Data listing Start Marker
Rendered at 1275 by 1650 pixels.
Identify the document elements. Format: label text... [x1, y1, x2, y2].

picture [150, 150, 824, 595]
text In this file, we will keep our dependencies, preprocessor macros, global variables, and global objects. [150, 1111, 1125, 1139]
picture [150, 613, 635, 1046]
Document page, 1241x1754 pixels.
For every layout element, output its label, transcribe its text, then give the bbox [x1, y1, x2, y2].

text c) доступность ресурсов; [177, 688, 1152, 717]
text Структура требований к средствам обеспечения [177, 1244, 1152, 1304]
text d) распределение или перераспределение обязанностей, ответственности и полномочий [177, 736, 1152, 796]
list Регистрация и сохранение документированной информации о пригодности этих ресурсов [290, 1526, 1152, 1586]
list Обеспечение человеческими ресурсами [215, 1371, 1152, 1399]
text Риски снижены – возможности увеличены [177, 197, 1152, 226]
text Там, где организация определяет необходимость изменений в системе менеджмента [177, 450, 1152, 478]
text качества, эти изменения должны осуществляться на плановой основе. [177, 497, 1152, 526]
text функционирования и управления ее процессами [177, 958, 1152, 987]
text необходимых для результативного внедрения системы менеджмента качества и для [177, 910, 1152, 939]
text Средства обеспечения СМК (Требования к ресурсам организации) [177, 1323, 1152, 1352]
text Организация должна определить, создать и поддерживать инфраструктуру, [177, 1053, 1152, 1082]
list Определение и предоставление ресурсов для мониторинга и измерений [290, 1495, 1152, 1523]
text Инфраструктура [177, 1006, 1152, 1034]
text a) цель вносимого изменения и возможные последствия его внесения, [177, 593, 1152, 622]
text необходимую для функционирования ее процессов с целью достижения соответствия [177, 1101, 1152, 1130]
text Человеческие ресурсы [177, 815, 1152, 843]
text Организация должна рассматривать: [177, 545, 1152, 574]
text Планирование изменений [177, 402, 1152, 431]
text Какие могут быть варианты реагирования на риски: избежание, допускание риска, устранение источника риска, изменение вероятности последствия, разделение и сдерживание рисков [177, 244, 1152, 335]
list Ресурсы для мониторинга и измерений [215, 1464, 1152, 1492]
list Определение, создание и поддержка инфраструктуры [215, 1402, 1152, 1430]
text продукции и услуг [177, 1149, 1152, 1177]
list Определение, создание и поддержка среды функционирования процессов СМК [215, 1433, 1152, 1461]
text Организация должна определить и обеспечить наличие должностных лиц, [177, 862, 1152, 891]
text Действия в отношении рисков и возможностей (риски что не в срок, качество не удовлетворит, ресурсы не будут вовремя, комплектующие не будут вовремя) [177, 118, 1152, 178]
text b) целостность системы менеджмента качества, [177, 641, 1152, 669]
Data listing End Marker
| What is required |
Write out every line of the listing that holds the word "рисков".

| Written solution |
text Какие могут быть варианты реагирования на риски: избежание, допускание риска, устранение источника риска, изменение вероятности последствия, разделение и сдерживание рисков [177, 244, 1152, 335]
text Действия в отношении рисков и возможностей (риски что не в срок, качество не удовлетворит, ресурсы не будут вовремя, комплектующие не будут вовремя) [177, 118, 1152, 178]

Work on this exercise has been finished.